It is always tempting to be captured by the moment, to see everything through the prism of now, without realising that the circumstances of today may be the exception and not the rule. So it would be both short-sighted and unrealistic to regard the rapid descent of relations between Russia and much of the West - the UK, the European Union countries and the United States - that has taken place in recent weeks as necessarily setting the tone for the next five years.
Even in current circumstances, where the West seems on the point of declaring a new Cold War, appearance may diverge from reality. There are long-standing hawks about Russia – such as the UK and some of the former Soviet-bloc countries - but the European Union as a whole takes a more differentiated attitude, and even the UK has done nothing so far that would seriously disturb its own economic interests.
In the unlikely event that London acts on its statements about investigating the sources of Russian money, the UK’s bigger economic interests – as in Gazprom’s recent Eurobond sale – and needed purchases of LNG can be expected to prevail. Consider also Germany: the expulsion of four Russian diplomats is short-term; its approval for Nordstream 2 is the long term.
In other words, where Europe is concerned, economic and commercial considerations are likely to prevail over politics. Geographical proximity, Russia’s mineral wealth, and the EU’s energy requirements are going to dictate a transactional cohabitation well beyond five years. It would be desirable, of course, if this was accompanied by a warming of relations in other areas, but that is not strictly necessary if mutual self-interest dictates otherwise.
Less drama and more realism, I suspect, will characterise another confidently forecast trend: a realignment of Russia towards the east. There is a popular Western view that Russia, disillusioned by what it might see as its failure to be fully accepted by the West – in particular, the lack of any post-Cold War European security arrangement - will simply turn its back and forge a new alliance with China. Every high-level Russian visit to Beijing (and the other way) is scoured for supporting evidence.
While it makes complete sense for Russia to signal to the West that it has alternatives, any prospect of a new Sino-Russian alliance looks improbable in the near future, if ever. The growing wealth and power of China presents as much of a threat to Russia’s development and territorial reach as it does an opportunity. Energy deals have so far been disappointing, even though this would seem to be a natural area of cooperation. Meanwhile Beijing’s “belt and road” project, hailed on both sides as a chance for cooperation, risks in the end only reigniting age-old geopolitical suspicions.
Russia’s interests – especially President Putin’s modernisation ambitions – could actually be better served by moves to improve relations with Japan, South Korea and India. A Russia enjoying flourishing trade with these countries would look quite different – more normal and less potentially menacing – than one making common cause with China. It would also fit with an international future based on multilateralism – or multipolarity – rather than one based on great-power blocs.
This might be also be a world in which Russia would feel more comfortable, as a country of enormous size, but with a population that can never fill its space. Any trend in this direction, however, will take a lot longer than five years and perhaps require the United States to feel more threatened by China’s rise than it currently does.

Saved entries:
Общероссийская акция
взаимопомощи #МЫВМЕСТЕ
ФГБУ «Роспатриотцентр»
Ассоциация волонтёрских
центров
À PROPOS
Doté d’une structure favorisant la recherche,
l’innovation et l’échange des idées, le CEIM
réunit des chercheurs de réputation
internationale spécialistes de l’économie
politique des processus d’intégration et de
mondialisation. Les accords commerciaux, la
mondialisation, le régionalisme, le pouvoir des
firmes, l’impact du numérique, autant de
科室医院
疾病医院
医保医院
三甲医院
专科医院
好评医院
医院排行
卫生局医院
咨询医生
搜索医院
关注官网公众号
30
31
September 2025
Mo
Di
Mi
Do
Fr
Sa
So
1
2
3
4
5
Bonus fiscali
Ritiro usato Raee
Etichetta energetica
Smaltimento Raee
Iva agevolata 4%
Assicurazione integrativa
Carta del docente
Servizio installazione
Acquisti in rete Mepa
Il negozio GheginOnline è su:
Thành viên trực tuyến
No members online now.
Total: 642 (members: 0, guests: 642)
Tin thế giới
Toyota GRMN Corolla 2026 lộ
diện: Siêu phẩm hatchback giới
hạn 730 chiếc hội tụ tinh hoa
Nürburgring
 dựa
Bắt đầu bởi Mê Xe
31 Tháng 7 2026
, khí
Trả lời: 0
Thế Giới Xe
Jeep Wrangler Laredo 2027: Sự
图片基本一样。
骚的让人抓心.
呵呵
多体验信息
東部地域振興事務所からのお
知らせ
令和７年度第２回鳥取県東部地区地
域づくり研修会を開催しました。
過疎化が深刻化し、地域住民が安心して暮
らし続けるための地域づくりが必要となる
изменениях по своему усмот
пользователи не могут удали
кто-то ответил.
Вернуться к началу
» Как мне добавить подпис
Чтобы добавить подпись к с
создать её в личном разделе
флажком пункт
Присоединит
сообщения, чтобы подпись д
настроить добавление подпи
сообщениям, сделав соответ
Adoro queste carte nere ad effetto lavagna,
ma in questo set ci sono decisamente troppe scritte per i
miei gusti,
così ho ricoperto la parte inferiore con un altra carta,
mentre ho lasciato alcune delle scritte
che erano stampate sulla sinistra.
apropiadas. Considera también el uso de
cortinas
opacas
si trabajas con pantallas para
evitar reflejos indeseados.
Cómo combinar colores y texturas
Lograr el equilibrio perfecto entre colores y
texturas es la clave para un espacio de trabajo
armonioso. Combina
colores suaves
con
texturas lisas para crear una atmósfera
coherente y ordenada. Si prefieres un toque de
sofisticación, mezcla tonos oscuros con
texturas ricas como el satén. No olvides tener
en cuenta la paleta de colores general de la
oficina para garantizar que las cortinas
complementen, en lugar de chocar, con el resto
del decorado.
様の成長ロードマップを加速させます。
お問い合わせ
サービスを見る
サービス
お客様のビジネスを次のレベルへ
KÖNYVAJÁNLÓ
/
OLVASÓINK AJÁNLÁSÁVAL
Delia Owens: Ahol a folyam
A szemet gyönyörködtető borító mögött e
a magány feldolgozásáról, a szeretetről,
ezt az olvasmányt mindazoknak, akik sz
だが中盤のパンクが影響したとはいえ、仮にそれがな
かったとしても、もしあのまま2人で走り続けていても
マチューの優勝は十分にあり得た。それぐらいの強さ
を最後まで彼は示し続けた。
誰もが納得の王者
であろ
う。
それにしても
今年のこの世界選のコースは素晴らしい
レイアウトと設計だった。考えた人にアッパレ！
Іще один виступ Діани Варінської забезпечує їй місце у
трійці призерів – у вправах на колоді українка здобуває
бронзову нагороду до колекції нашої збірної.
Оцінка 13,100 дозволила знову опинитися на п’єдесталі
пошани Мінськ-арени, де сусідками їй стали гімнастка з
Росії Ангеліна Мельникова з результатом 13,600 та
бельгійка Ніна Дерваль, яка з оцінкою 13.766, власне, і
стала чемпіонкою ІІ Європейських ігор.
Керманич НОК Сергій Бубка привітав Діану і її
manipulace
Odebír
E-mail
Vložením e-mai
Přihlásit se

- _Task goal_
Please reproduce the commentary on Russia's relations between "It is always" and "own economic interests.", inclusive, swapping "hawks" for "hardliners".

- _Written reply_
It is always tempting to be captured by the moment, to see everything through the prism of now, without realising that the circumstances of today may be the exception and not the rule. So it would be both short-sighted and unrealistic to regard the rapid descent of relations between Russia and much of the West - the UK, the European Union countries and the United States - that has taken place in recent weeks as necessarily setting the tone for the next five years.
Even in current circumstances, where the West seems on the point of declaring a new Cold War, appearance may diverge from reality. There are long-standing hardliners about Russia – such as the UK and some of the former Soviet-bloc countries - but the European Union as a whole takes a more differentiated attitude, and even the UK has done nothing so far that would seriously disturb its own economic interests.